Amphibian Man (, translit. Chelovek-amfibiya) is a 1962 Soviet science fiction romance film starring Vladimir Korenev and directed by Vladimir Chebotaryov and Gennadi Kazansky. The film stars Vladimir Korenev and Anastasiya Vertinskaya in the lead roles.

It is an almost fable-like story based upon the eponymous 1928 novel by Alexander Beliaev. It focuses on a youth named Ichthyander (, Ichtiandr) (from Greek: fish+man) who was surgically altered to survive under the sea. Unlike traditional science fiction movies of the time the film focuses much more on the concept of love won and lost. It was given the name of Tarzan des Mers before the estate of Edgar Rice Burroughs took exception.

The film was the leader of Soviet distribution in 1962, with 65.5 million admissions during its initial run that year. It later sold up to 100million admissions including re-runs, the highest for a Soviet film up until The Red Snowball Tree (1974).

Plot 
The story is set in a seaside port in Argentina (but filmed in Baku, Azerbaijan SSR), largely among a community of pearl fishers.
The protagonist is the adopted son of a doctor/scientist who was sometime in the past forced to save the boy's life by implanting him with shark gills. Thus he is able to live under water, but must keep his secret from the world.
The conflict arises from his falling in love with a pearl-fisher's beautiful daughter. His secret is discovered and the girl's husband Pedro attempts to exploit Ichthyander for his ability to find pearls easily. 
Due to being kept caged under water, his ability to breathe in the open air is affected, and he must now live in the sea for several years. Although set free, the lovers are permanently separated from each other.

Although ostensibly a lost-love-tragedy like Romeo and Juliet, the film has a significant focus on greed and commercial exploitation (of the pearl-greedy fishermen), possibly under the influence of Socialist Realism.

## Provided material

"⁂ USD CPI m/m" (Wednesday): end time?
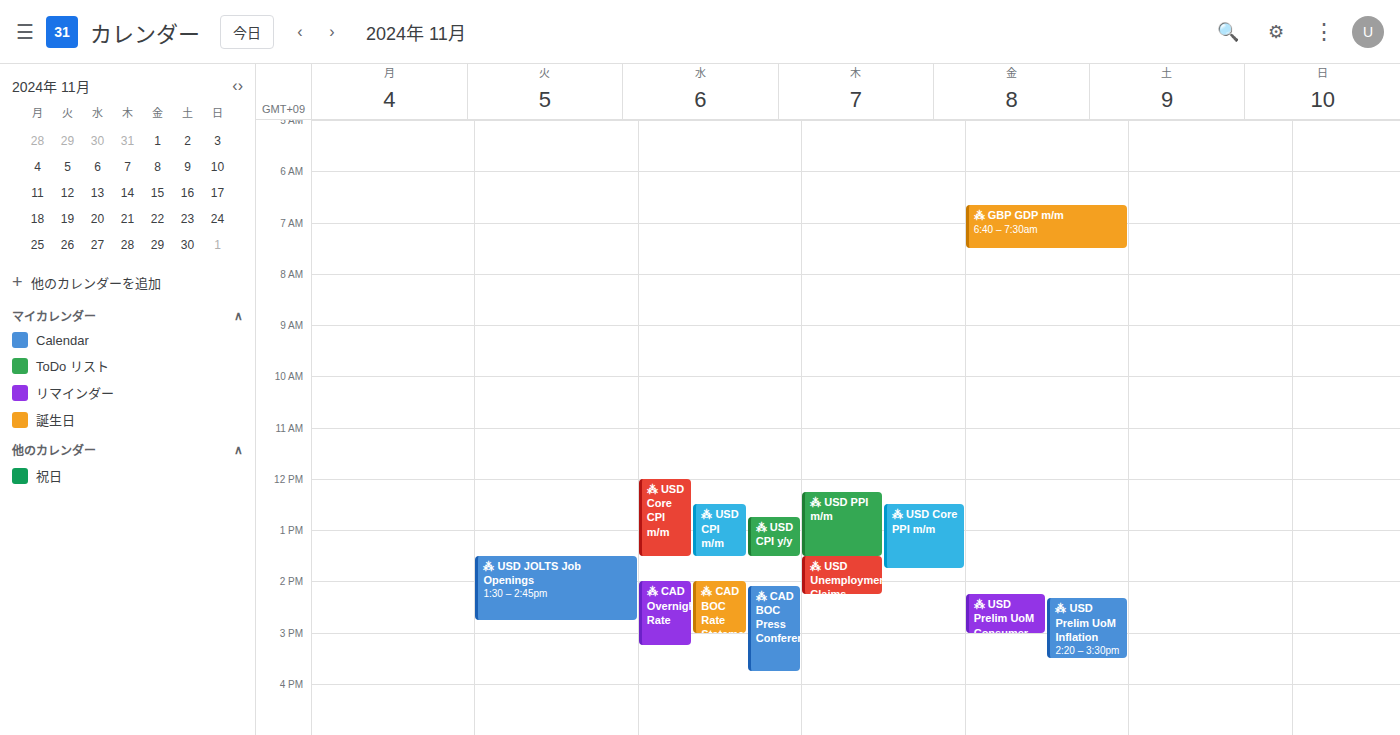
13:30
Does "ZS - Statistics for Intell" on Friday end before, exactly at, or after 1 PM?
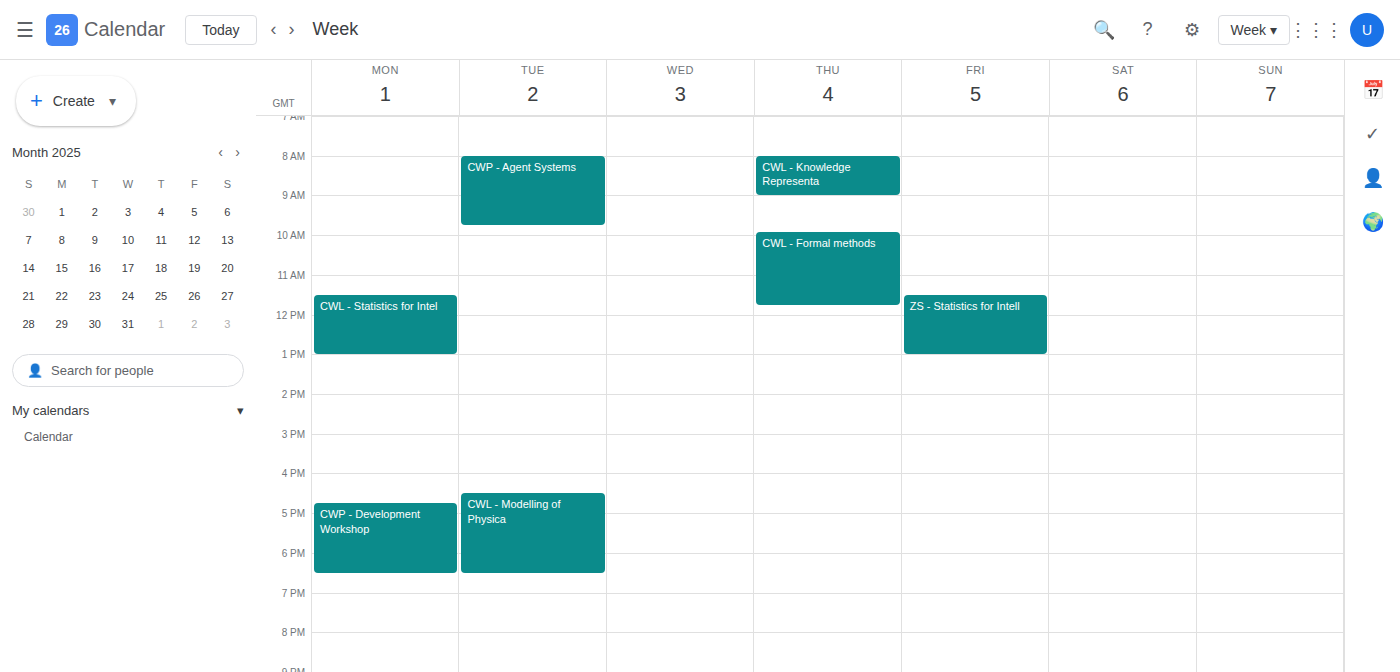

## Exercise goal
Duplicate the passage of the Amphibian Man text word for word, starting with "The film was" and going on through "from the world.".

## Correct output
The film was the leader of Soviet distribution in 1962, with 65.5 million admissions during its initial run that year. It later sold up to 100million admissions including re-runs, the highest for a Soviet film up until The Red Snowball Tree (1974).

Plot 
The story is set in a seaside port in Argentina (but filmed in Baku, Azerbaijan SSR), largely among a community of pearl fishers.
The protagonist is the adopted son of a doctor/scientist who was sometime in the past forced to save the boy's life by implanting him with shark gills. Thus he is able to live under water, but must keep his secret from the world.